A 1976 classic hard sci-fi, Niven’s A World Out of Time is a fun adventure. It was originally two short stories, and that ancestry shows. In the first part, a criminal is reprogrammed to be loyal to the state, then, since he is expendable, he is sent out on a suicide mission in a starship to seed likely planets with terraforming elements. But he has a rebellious turn and decides to run away with the starship instead. He heads straight for the galactic core. Why? No reason, he just does. He goes cryogenic for most of that journey.
The ship’s computer finally talks him into returning to earth, but he’s already so old, he’ll never survive the return unless the ship slingshots around a black hole’s accretion disk and thanks to relativistic time dilation and some vigorous hand-waving, he will live long enough to make the trip home.
Upon arriving again on Earth, he is three million years in the future, earth time, and the entire solar system has been re-engineered, with the planets in different orbits. He lands on Earth anyway and begins the second part of the tale, survival, exploration and discovery on Earth.
In this second story, climate change and wars have wiped out nearly all life, but the protagonist is an old man, so what does he care? At least he’s home. But wait, there is a rumor of immortality and he meets some pre-pubescent boys who are immortal. The search is on for the fountain of youth. An antagonist appears, improbably, another starship captain who went through a very similar experience and also wants the elixir of life. They battle it out.
The first part of the story was quite engaging, with its descriptions of huge changes in scale – scales of intergalactic time and space that boggle the mind. That exercise reminded me of The Three Body Problem, a recent hard SF novel. The second story plodded, with dramatic tension driven not by character motivation but by a never-ending parade of high-speed gizmos, elevators, subways, flying cars, and special weapons. All of that became tedious quickly. Gizmos are just gizmos.
The first story was psi-fi, concerning a man’s confrontation with aging and mortality, and the possibility of beating the inexorability of time with some time-space warping. It also developed a good relationship between the protagonist and the ship’s AI computer, a relationship that reminded me of a parallel one between the astronaut and an alien in The Spaceman of Bohemia.

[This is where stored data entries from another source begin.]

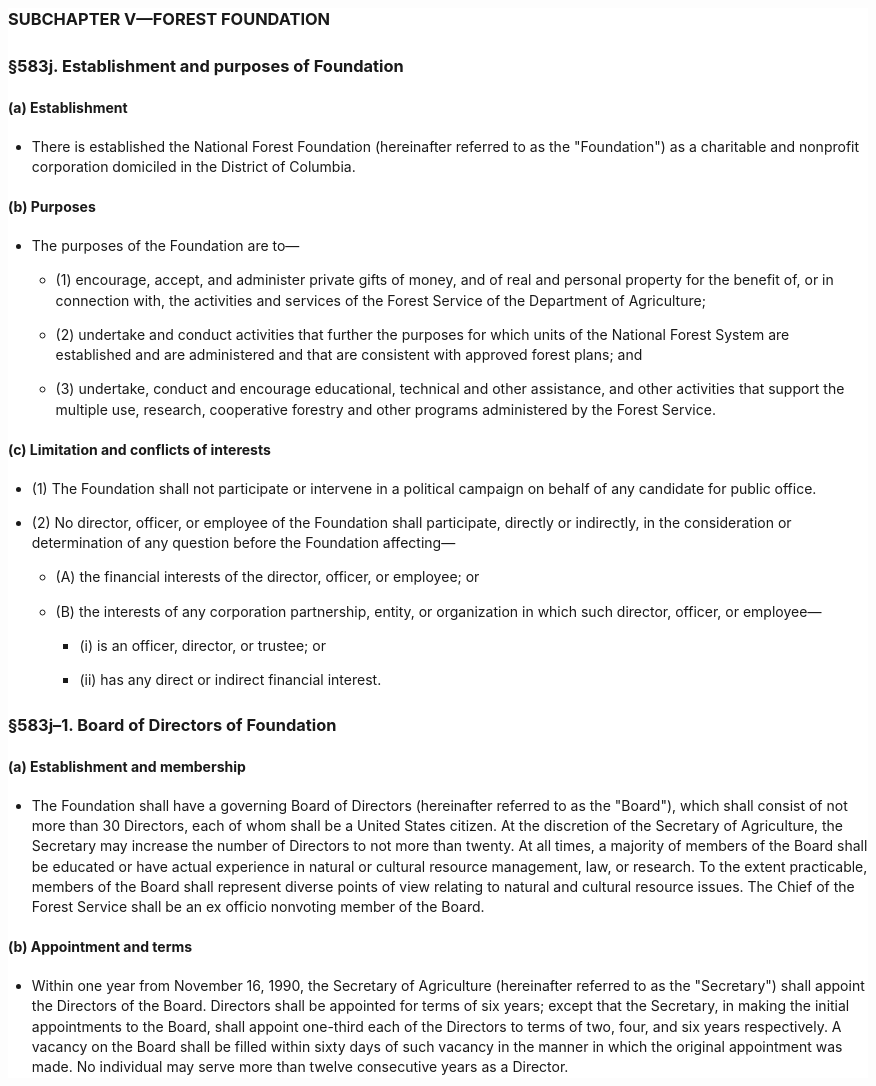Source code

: ### SUBCHAPTER V—FOREST FOUNDATION

### §583j. Establishment and purposes of Foundation
#### (a) Establishment
* There is established the National Forest Foundation (hereinafter referred to as the "Foundation") as a charitable and nonprofit corporation domiciled in the District of Columbia.

#### (b) Purposes
* The purposes of the Foundation are to—

  * (1) encourage, accept, and administer private gifts of money, and of real and personal property for the benefit of, or in connection with, the activities and services of the Forest Service of the Department of Agriculture;

  * (2) undertake and conduct activities that further the purposes for which units of the National Forest System are established and are administered and that are consistent with approved forest plans; and

  * (3) undertake, conduct and encourage educational, technical and other assistance, and other activities that support the multiple use, research, cooperative forestry and other programs administered by the Forest Service.

#### (c) Limitation and conflicts of interests
* (1) The Foundation shall not participate or intervene in a political campaign on behalf of any candidate for public office.

* (2) No director, officer, or employee of the Foundation shall participate, directly or indirectly, in the consideration or determination of any question before the Foundation affecting—

  * (A) the financial interests of the director, officer, or employee; or

  * (B) the interests of any corporation partnership, entity, or organization in which such director, officer, or employee—

    * (i) is an officer, director, or trustee; or

    * (ii) has any direct or indirect financial interest.

### §583j–1. Board of Directors of Foundation
#### (a) Establishment and membership
* The Foundation shall have a governing Board of Directors (hereinafter referred to as the "Board"), which shall consist of not more than 30 Directors, each of whom shall be a United States citizen. At the discretion of the Secretary of Agriculture, the Secretary may increase the number of Directors to not more than twenty. At all times, a majority of members of the Board shall be educated or have actual experience in natural or cultural resource management, law, or research. To the extent practicable, members of the Board shall represent diverse points of view relating to natural and cultural resource issues. The Chief of the Forest Service shall be an ex officio nonvoting member of the Board.

#### (b) Appointment and terms
* Within one year from November 16, 1990, the Secretary of Agriculture (hereinafter referred to as the "Secretary") shall appoint the Directors of the Board. Directors shall be appointed for terms of six years; except that the Secretary, in making the initial appointments to the Board, shall appoint one-third each of the Directors to terms of two, four, and six years respectively. A vacancy on the Board shall be filled within sixty days of such vacancy in the manner in which the original appointment was made. No individual may serve more than twelve consecutive years as a Director.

The second story is more Star-Warsy, lots of formulaic chases and battles driven by an unlikely MacGuffin. A few interesting themes surfaced, such as what would a world be like that was ruled by children? What would sexuality be like in a world of immortals? But these questions, while interesting, did not intersect with scientific technology in a way that qualified them as psi-fi.
So I recommend the novel for that first part of the story. The second part is okay and can be skimmed.
Niven, Larry (1976). A World Out of Time. New York: Holt, Rinehart & Winston (214 pp).